Anyone have resources to learn this sort of science (Morphemes, Feelings associated with sounds, etc)? I find it quite interesting.


Etymology resources:

free web, http://www.etymonline.com/

free Windows app, 1888 OED, 15000 pages searchable: https://archive.org/details/oed11_201407 (modern CD version costs $200+ on Amazon)

$9 iOS app, English BigDict, https://itunes.apple.com/us/app/english-bigdict/id397603643?... (includes historical references to ancestral words in other languages)

$30 iOS app, Shorter Oxford English Dictionary, https://itunes.apple.com/us/app/shorter-oxford-english-dicti... (be careul, there are several similarly named apps made by licensees of the OED brand, this one has 600K words)


i remember wikipedia had complete information about this, ill see if i can find a link


Respace, Skylume, and Joyager.

I like all of these names more than Jaunt personally. That said, Jaunt isn't bad, it just reminds me of jaundice and taunt as eps mentioned above.
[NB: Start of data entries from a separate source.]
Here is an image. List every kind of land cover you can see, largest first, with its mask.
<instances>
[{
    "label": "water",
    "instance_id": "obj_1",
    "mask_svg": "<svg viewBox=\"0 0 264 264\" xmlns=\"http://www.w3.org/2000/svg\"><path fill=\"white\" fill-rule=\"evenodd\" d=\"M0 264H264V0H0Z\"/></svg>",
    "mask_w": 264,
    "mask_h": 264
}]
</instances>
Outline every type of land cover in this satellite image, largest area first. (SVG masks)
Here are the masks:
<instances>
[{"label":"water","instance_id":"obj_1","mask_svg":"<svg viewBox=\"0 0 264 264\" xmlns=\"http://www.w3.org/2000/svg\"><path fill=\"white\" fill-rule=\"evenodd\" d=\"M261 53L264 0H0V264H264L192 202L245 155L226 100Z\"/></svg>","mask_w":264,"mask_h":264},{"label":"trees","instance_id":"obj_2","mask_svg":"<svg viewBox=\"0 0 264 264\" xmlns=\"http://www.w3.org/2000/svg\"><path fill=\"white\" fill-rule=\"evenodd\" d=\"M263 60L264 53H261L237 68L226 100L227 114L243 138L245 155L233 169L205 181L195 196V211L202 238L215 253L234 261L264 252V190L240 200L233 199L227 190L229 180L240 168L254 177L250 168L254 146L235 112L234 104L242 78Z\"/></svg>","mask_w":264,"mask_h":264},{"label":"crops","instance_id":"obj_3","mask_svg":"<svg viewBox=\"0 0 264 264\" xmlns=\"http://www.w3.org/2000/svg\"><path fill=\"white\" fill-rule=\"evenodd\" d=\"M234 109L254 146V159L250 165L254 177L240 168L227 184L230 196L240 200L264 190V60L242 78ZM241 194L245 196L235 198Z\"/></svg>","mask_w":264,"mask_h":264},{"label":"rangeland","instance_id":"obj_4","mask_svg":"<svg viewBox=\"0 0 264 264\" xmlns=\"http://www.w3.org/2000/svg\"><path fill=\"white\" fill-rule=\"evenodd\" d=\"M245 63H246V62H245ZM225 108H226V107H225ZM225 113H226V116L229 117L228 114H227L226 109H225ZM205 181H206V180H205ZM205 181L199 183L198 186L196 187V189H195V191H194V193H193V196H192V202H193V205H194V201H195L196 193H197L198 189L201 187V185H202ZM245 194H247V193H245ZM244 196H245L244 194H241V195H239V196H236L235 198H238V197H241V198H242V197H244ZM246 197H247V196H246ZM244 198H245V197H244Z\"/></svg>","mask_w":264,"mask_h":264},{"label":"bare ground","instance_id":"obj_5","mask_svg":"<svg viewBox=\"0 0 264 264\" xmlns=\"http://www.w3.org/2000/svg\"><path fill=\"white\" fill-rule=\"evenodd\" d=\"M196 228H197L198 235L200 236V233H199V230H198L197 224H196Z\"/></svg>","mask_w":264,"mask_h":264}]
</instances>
Jaunt reads like a cross between "jaundice" (a common infantile condition and a source of worries for many new parents) and "taunt", which doesn't carry any positive connotations either.

PS. It's also not far from Joost and we all know how well that one go :)


But note: 'jaunt' is already a longstanding English word, for "short pleasure trip". (It's also been reused in a bunch of sci-fi to mean teleportation.) That makes secondary connotations recede somewhat, compared to if 'jaunt' were a truly new coinage that everyone needs to reason-out from roots/sounds.


Indeed - one might equivalently say that "taunt" sounds positive, due to its similarity to "jaunt".


They named it Jaunt by the way. It's the last word of the article.


Why not just start a naming-contest?

It should be pretty simple to make a webapp for this kind of thing.


And the January 2015 award for "Technical Solution to a Social Problem" goes to…


You probably could use a distributed group of brainstormers/researchers. But having a process that's too public has other risks: desirable names falling to trademark/domain-squatters; valuable also-ran names being reused by others; marketing/product themes leaking to competitors.